TRECHO FORNECIDO:
A privatização da Eletrobras acabará com o preço mais barato atual de geração das hidrelétricas que, atualmente, vendem sua energia ao preço de R$ 65/ MWhh, enquanto com essas usinas privatizadas cobrarão acima de R$ 250/ MWh pela mesma quantidade de energia hidráulica produzida. Isto se deve ao fato de que autorizará a recontratação da energia ao preço de mercado, no chamado “Mercado de Curto Prazo” (MCP), cujo valor atual está acima de R$ 300/MWh. O lucro líquido dos acionistas que comprarem a Eletrobras aumentará em 16 bilhões de reais por ano em prejuízo dos 75 milhões de consumidores brasileiros com aumentos na conta de energia que vigorarão pelos próximos 30 anos, tempo de concessão previsto no processo de privatização.

Gilberto Cervinski e Fabiola Latino Antezana acima citados informam que para conseguir aprovar a privatização da Eletrobras no Congresso Nacional, o governo Bolsonaro fez inúmeras negociatas com os deputados, senadores e grupos empresariais do setor elétrico com impactos negativos nas tarifas devido a seus aumentos futuros. Uma das negociatas foi a obrigação de contratação por 20 anos de 8.000 MW de usinas termelétricas altamente poluidoras para beneficiar os empresários privados, donos de usinas térmicas a gás natural, a bagaço-de-cana, resíduos de eucalipto, carvão e etc, além da lei da privatização obrigar as distribuidoras de energia de cada estado a contratar essa energia como “reserva”. Além desta energia térmica ser a mais cara do país, ficarão recebendo mesmo com as usinas desligadas. Trata-se de um tremendo absurdo esta negociata. Já estabeleceram até o preço obrigatório de referência na contratação. Essa energia vai custar R$ 367,92/MWh, conforme documento do Ministério de Minas e Energia com um ônus a ser pago pelos consumidores de R$ 18 bilhões/ano em contrato de 20 anos de duração.

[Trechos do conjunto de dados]
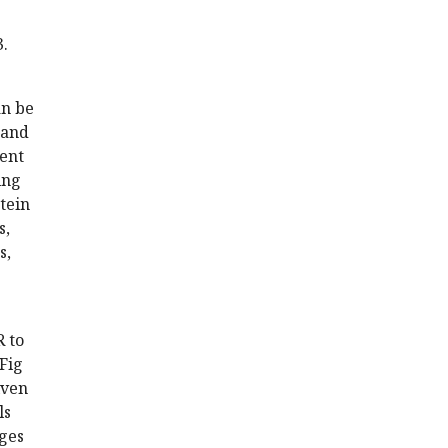
3.
an be
 and
ment
ing
tein
s,
s,
 to
Fig
iven
ls
ages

TAREFA PROPOSTA:
Resuma em duas frases o trecho sobre a privatização da Eletrobras. Recorra exclusivamente ao trecho para responder.

RESPOSTA DA TAREFA:
A privatização da Eletrobras autorizará a recontratação da energia das hidrelétricas a preço de mercado, que passará a ser cobrada acima de R$ 250/MWh, e aumentará em 16 bilhões de reais por ano o lucro líquido dos acionistas, em prejuízo dos 75 milhões de consumidores brasileiros, durante os 30 anos de concessão. Gilberto Cervinski e Fabiola Latino Antezana informam que, para aprovar a privatização no Congresso Nacional, o governo Bolsonaro fez negociatas, entre elas a contratação obrigatória, por 20 anos, de 8.000 MW de usinas termelétricas a R$ 367,92/MWh, com um ônus de R$ 18 bilhões por ano para os consumidores.